And send where? Upstrem? Where we have a different build config than them? (Let alone think about external libraries). Do we really want our LO to "phone home" on a crash? Do we want to set up a web service for those reports? (The latter one definitely is no)
Well I am not a familiar with QA, but according to what I understand, in TDF releases (I tried nightly before going back to Debian as it was useless), when LO crashes, a crash report is somewhere on the TDF infra. It also is stored on the locl computer. From this file, a user can check wether a bug is opened or not and if not, fill one with reproducible steps and this file to help upstream devs.
Nethertheless I understand that if our build config is different, it may be less relevant. But then, how should users address crashes? Reporting on Debian BTS? Upstream explaining this differences? Only a reproducible scenario and not any trace?
See for example
For a meaningful backtrace you just need the *-dbgsym's, not necessarily the "crash reporter".
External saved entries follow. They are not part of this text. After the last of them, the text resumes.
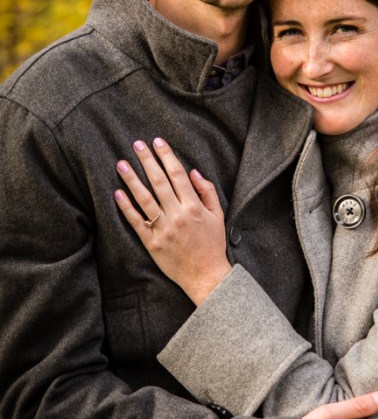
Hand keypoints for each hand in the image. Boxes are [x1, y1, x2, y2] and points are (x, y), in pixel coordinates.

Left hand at [114, 138, 231, 304]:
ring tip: (121, 163)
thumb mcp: (218, 216)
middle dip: (146, 160)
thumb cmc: (212, 245)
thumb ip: (207, 191)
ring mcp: (163, 229)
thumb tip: (193, 172)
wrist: (206, 276)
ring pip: (144, 199)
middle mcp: (177, 215)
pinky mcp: (152, 243)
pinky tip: (117, 193)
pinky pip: (136, 222)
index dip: (166, 156)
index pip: (177, 174)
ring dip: (131, 179)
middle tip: (136, 144)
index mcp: (194, 206)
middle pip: (159, 181)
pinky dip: (126, 207)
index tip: (157, 142)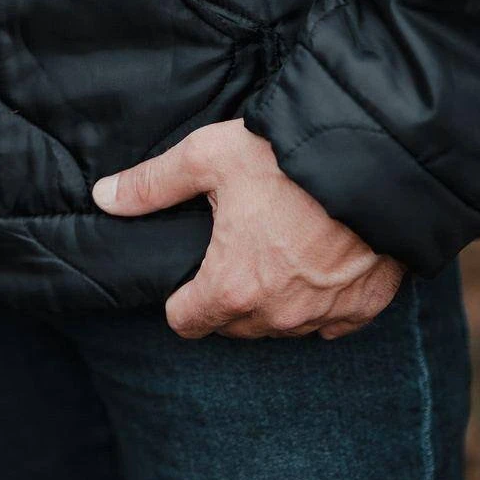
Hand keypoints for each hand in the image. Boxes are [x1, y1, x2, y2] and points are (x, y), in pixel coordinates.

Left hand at [92, 119, 405, 339]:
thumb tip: (103, 197)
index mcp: (231, 287)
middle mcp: (278, 314)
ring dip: (275, 297)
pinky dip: (322, 298)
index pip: (186, 321)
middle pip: (233, 324)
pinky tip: (320, 257)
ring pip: (281, 323)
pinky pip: (332, 320)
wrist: (376, 156)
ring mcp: (326, 315)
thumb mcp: (207, 157)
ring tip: (278, 245)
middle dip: (227, 294)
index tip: (192, 266)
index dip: (181, 295)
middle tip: (237, 244)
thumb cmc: (285, 156)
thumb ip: (152, 184)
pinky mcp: (366, 306)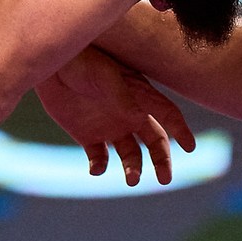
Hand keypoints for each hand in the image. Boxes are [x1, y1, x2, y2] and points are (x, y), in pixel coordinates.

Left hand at [40, 48, 196, 186]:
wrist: (52, 65)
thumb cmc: (84, 61)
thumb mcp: (105, 76)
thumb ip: (122, 98)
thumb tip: (139, 118)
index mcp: (141, 97)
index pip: (169, 115)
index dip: (181, 130)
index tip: (190, 147)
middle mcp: (129, 115)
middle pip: (154, 142)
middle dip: (162, 160)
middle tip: (164, 179)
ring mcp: (110, 127)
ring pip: (130, 155)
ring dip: (133, 168)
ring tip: (131, 179)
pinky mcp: (88, 136)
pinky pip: (99, 159)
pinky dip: (100, 167)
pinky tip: (96, 169)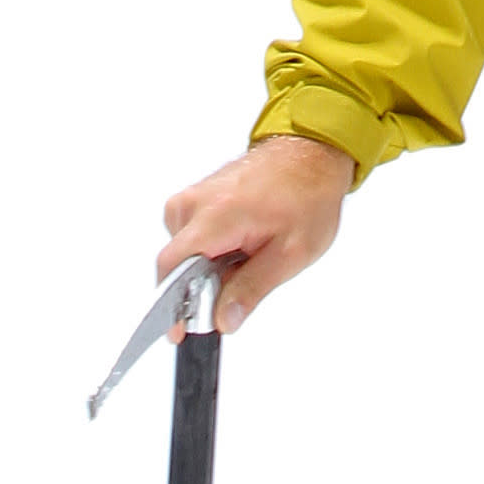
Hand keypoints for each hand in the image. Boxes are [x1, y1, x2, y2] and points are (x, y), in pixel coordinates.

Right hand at [158, 129, 353, 333]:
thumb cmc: (308, 196)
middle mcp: (195, 203)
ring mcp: (193, 196)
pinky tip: (241, 242)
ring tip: (250, 255)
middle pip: (178, 264)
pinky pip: (191, 236)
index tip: (181, 331)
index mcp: (216, 215)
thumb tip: (222, 320)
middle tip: (245, 277)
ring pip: (185, 253)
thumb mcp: (291, 254)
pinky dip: (212, 249)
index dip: (173, 304)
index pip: (172, 267)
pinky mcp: (197, 197)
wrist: (311, 153)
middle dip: (204, 285)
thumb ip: (251, 289)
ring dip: (210, 267)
Yes but it also requirs skills related to gdb then, doesn't it? I mean, -dbgsym are a base to get relevant crash reports, but how to generate them? The only way I know is running gdb, but il Libreoffice the problem is knowing on which binary.
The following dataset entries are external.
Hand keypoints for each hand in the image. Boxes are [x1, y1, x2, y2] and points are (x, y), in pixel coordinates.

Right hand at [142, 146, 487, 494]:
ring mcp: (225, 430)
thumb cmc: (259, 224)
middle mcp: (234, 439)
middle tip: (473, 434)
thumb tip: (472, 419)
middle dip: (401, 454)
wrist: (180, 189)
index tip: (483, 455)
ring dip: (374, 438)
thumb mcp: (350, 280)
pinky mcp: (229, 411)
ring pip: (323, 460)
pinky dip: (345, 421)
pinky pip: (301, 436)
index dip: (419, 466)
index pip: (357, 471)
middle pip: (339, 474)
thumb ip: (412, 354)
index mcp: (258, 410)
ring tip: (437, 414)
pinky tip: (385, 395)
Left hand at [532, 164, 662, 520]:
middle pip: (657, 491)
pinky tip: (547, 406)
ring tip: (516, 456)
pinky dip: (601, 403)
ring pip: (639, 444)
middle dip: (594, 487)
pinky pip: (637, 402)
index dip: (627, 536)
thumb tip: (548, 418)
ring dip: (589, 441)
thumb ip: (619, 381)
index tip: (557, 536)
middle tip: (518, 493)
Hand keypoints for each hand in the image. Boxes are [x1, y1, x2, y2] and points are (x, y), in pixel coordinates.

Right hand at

I perfectly admit that I am not a tchnician, and that is exactly why I try having solutions to help trace and fix bugs upstream without programming skills.
And then there's it using libbreakpad. Which TTBOMK is not packaged, and I am not going to do that (and I am not going to use the internal library for this either).
I can understand, I did not know what implied such wish, hence my will to open the topic.
And if I read upstreams configure.ac right the default for --enable-breakpad even is no. So no: won't do it.
My question is then: is reporting bug upstream from a Debian build relevant? If yes, should not we write something to assist users doing it (a short wiki page about how to help debugging LO from a Debian release)?